With regard, sir, to the reasons for introducing this clause, they are, in my j
udgment, valid and equitable. We have found it necessary to fix the rate of money at interest, and the rate of labour in several cases, and if we do not in this case, what will be the consequence? — a second embargo on commerce, and, perhaps, a total stop to all military preparations. Is it reasonable that any man should rate his labour according to the immediate necessities of those that employ him? or that he should raise his own fortune by the publick calamities? If this has hitherto been a practice, it is a practice contrary to the general happiness of society, and ought to prevail no longer.
If the sailor, sir, is exposed to greater dangers in time of war, is not the merchant’s trade carried on, likewise, at greater hazard? Is not the freight, equally with the sailors, threatened at once by the ocean and the enemy? And is not the owner’s fortune equally impaired, whether the ship is dashed upon a rock, or seized by a privateer?
The merchant, therefore, has as much reason for paying less wages in time of war, as the sailor for demanding more, and nothing remains but that the legislative power determine a medium between their different interests, with justice, if possible, at least with impartiality.
Mr. Horace WALPOLE, who had stood up several times, but was prevented by other members, spoke next, to this purport: — Sir, I was unwilling to interrupt the course of this debate while it was carried on with calmness and decency, by men, who do not suffer the ardour of opposition to cloud their reason, or transport them to such expressions as the dignity of this assembly does not admit.
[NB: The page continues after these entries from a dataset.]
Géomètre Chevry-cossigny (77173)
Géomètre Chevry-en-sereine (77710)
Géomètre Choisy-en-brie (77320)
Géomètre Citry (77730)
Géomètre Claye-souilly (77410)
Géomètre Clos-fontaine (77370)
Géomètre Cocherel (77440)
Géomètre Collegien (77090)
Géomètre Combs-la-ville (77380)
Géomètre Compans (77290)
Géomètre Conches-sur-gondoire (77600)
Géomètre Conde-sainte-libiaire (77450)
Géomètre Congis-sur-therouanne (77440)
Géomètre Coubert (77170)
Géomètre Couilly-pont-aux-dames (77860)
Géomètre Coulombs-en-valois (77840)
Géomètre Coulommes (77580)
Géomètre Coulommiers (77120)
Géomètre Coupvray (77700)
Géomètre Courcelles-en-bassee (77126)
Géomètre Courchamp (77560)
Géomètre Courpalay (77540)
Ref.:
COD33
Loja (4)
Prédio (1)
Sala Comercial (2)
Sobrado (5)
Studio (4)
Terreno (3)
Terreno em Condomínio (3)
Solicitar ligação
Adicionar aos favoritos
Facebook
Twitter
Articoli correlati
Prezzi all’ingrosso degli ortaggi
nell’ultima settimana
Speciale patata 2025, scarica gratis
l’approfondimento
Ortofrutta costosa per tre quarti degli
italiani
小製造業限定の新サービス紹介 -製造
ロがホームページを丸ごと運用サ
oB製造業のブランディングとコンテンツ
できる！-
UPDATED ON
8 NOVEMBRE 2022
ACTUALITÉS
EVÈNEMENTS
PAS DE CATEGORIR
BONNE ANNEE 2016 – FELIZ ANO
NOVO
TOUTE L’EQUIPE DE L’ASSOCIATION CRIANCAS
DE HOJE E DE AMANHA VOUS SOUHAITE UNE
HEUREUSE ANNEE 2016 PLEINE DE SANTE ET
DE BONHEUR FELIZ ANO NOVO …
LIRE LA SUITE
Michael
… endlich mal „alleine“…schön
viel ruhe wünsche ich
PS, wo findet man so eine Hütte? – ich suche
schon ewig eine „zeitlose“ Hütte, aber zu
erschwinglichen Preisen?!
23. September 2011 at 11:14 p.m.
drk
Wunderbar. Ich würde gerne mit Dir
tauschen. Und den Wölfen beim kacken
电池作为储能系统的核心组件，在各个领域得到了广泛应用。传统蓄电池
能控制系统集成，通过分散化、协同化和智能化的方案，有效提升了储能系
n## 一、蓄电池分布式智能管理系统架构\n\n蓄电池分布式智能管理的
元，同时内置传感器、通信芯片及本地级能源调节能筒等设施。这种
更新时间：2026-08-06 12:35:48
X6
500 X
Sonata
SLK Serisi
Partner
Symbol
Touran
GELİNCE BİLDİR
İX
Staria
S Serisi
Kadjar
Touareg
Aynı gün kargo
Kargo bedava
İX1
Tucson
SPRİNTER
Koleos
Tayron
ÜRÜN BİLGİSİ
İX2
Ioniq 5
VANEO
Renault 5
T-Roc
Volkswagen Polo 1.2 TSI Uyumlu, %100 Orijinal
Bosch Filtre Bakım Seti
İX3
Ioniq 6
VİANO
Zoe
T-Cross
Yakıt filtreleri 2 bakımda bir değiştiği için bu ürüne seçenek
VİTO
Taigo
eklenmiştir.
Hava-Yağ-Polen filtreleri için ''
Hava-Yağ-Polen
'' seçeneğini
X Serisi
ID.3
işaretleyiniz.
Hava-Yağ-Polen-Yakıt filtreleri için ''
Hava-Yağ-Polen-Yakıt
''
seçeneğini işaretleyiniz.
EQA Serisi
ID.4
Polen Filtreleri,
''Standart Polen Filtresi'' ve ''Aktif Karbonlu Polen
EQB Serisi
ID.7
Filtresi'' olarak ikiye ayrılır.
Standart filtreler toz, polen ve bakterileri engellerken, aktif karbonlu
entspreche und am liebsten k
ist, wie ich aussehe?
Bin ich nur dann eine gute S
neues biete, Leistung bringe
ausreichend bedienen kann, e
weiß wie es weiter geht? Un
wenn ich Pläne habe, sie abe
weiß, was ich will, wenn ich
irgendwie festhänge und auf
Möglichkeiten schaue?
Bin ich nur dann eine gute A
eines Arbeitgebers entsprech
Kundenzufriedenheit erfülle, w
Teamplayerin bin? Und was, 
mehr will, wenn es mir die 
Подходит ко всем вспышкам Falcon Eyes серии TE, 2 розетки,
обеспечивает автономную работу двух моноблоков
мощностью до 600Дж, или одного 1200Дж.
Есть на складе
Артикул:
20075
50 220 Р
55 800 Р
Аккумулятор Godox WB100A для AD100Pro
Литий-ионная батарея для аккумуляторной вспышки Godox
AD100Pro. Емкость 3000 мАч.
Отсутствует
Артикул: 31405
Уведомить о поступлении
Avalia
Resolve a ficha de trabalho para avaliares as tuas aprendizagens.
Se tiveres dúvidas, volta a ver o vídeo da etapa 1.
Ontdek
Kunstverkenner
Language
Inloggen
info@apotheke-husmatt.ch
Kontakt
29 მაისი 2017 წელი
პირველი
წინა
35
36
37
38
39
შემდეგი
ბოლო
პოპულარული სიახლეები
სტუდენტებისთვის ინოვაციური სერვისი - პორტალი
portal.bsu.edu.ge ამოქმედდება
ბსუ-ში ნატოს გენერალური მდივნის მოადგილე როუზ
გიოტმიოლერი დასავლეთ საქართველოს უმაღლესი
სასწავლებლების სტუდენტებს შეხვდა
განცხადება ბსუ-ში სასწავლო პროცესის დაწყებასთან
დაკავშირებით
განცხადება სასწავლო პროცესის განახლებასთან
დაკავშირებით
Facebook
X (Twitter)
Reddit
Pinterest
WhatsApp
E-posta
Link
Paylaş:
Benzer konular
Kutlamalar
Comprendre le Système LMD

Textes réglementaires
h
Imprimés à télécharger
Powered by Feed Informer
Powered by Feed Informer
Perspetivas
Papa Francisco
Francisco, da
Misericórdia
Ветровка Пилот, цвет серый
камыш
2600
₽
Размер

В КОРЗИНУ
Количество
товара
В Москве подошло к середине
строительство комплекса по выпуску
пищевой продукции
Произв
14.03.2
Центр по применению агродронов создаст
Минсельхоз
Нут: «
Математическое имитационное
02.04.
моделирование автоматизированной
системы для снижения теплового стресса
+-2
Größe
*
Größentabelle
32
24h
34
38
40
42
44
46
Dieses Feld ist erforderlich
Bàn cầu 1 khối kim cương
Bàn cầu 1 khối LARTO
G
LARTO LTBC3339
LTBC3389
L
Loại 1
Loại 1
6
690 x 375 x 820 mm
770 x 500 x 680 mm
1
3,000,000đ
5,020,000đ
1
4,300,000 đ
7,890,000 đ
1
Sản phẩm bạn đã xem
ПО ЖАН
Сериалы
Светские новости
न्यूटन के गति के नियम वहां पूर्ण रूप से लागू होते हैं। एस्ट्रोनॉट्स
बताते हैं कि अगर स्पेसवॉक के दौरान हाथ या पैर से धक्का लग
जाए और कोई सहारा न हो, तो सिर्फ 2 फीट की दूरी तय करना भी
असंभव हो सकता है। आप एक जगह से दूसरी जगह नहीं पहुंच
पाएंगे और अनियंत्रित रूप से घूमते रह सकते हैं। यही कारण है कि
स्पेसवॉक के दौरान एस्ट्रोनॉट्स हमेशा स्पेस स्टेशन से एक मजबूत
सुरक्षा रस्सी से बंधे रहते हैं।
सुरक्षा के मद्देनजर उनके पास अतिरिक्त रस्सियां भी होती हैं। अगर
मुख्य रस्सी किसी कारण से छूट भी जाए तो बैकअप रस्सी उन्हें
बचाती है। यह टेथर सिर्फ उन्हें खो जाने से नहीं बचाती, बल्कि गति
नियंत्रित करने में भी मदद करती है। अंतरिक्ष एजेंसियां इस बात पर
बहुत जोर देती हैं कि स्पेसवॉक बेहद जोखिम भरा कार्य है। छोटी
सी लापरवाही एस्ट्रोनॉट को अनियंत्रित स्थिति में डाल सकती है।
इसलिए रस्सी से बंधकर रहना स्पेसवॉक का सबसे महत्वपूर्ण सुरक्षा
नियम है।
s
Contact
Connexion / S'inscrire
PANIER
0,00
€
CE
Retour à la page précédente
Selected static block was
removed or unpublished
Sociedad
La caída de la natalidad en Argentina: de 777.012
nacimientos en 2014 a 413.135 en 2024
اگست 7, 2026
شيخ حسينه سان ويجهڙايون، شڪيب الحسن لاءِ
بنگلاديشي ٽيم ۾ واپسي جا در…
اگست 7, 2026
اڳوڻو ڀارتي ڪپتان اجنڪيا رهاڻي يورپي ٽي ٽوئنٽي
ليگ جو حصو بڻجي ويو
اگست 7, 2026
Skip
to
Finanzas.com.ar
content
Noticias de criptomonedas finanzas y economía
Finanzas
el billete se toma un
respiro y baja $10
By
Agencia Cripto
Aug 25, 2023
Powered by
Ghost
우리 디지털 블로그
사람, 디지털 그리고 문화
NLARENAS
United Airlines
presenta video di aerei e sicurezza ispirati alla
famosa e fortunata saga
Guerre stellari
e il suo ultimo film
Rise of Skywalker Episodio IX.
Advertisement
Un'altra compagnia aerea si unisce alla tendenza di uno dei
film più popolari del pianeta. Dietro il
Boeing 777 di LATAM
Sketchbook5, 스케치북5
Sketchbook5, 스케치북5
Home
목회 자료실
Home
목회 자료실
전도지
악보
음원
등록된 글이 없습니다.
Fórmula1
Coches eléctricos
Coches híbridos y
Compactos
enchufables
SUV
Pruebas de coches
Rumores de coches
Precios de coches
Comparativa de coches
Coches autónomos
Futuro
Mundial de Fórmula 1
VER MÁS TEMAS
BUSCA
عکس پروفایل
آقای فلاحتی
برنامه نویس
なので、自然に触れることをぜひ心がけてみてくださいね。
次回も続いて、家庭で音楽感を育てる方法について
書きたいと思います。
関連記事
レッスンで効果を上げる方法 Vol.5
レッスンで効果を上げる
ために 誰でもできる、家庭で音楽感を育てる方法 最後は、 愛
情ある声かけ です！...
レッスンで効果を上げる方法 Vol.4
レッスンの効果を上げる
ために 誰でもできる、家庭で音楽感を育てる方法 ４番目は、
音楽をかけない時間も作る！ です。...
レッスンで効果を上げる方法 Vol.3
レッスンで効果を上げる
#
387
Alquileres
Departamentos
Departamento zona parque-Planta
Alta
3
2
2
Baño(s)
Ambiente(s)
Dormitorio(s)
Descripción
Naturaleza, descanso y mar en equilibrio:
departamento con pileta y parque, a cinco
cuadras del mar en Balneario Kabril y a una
I have hitherto deferred to answer the gentleman who declaimed against the bill with such fluency of rhetorick, and such vehemence of gesture; who charged the advocates for the expedients now proposed, with having no regard to any interest but their own, and with making laws only to consume paper, and threatened them with the defection of their adherence, and the loss of their influence, upon this new discovery of their folly and their ignorance.